С завязками ворота ее платья проблем не возникло, и он смог без труда стянуть вниз корсет, чтобы освободить из плена торчащие пики ее груди. Этого маневра оказалось достаточно, чтобы отвлечь ее и перехватить инициативу. Откинув назад голову, Гейл изогнулась, подставляя себя его губам и языку.
— Да! Роуэн, да!
Все увеличивающийся темп дразнил и заводил ее, заставляя вскидывать бедра, так что ему пришлось приложить всю свою силу, чтобы не дать свалиться с его колен.

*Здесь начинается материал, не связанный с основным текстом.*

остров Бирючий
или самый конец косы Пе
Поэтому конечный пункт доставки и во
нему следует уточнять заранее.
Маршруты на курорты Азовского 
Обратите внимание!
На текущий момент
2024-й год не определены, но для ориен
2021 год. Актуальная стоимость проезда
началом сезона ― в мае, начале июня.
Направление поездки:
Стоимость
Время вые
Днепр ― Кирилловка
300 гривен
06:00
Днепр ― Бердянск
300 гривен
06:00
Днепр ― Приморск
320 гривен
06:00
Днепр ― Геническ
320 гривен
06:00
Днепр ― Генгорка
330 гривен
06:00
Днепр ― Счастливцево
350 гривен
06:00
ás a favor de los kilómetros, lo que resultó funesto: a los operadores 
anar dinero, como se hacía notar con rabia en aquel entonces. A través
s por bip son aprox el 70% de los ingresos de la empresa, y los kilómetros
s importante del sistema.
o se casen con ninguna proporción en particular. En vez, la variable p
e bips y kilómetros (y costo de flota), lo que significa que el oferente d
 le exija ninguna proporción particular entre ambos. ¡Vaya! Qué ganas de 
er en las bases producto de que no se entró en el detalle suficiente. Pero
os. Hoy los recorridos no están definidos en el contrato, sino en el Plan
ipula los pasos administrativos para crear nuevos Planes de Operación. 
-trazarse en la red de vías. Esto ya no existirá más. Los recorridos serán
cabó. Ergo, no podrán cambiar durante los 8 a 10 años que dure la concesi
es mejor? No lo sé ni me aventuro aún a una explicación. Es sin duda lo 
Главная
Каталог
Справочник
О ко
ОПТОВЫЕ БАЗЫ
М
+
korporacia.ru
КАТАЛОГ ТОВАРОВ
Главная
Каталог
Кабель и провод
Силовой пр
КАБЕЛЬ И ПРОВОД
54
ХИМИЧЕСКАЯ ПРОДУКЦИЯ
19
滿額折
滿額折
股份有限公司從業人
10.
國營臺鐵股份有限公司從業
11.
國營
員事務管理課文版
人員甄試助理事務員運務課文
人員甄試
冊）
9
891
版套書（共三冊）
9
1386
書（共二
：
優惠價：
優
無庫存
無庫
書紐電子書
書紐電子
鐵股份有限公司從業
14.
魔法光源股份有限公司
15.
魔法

Он ласкал ее рукой, и она была бессильна его остановить. Ее тело корчилось, словно пыталось противиться формирующемуся оргазму.
— Я хочу… тебя… внутри.
— Я внутри тебя, Гейл, — проскрежетал он сквозь стиснутые зубы, исполненный решимости довести ее до кульминации.
— Нет. Тебя. Пожалуйста. Роуэн, пожалуйста!
Он покачал головой и поцеловал ее в шею там, где она переходила в плечо.
— Нет, Гейл. У меня нет предохранительного средства. Мы не можем.
Роуэн был готов на все, лишь бы даровать ей радость удовлетворения, но ни за что на свете не мог подвергнуть ее риску. Его прошлый опыт уже снабдил его ледяной стеной страдания и не оставлял возможности компромисса.
«На этот раз моей ученице придется научиться ограничивать себя».
— Пожалуйста, Роуэн. Я хочу, чтобы между нами не было преграды. Мне нужно ощутить тебя внутри.
— Успокойся.
Это было странное объявление войны.
— Нет, — тихим рыком прозвучал в темноте кареты ее голос.
Но под влиянием игры его пальцев ее дыхание становилось все отрывистее и учащеннее. Оказываемое ими давление то увеличивалось, то уменьшалось, то становилось нежным, то жестким, то замедлялось, то ускорялось, и ничего другого уже не существовало в этом мире, кроме его руки и ее обнаженной груди, над которой в ночной прохладе колдовал его рот.
— О! О, Роуэн…
Предупреждая ее желание, он был в следующий миг там, где она его ждала, и делал то и так, как она того хотела. И уже не было никакой возможность устоять от экстаза, который разливался по спине, рассыпаясь по коже жгучими искрами.
Вскинув ноги, она издала вопль отчаяния. По телу пробегали одна за другой волны восхитительного оргазма, оставляя за собой слезы и покой изнеможения.
Карета подкатила к особняку и остановилась. Впервые за все время Роуэн не вскочил с места, чтобы открыть дверцу и спрыгнуть на землю. Он ждал, пока она завяжет тесемки кружевного воротника своего платья. Его взгляда она старательно избегала. Ее щеки все еще пылали от усердия совокупления.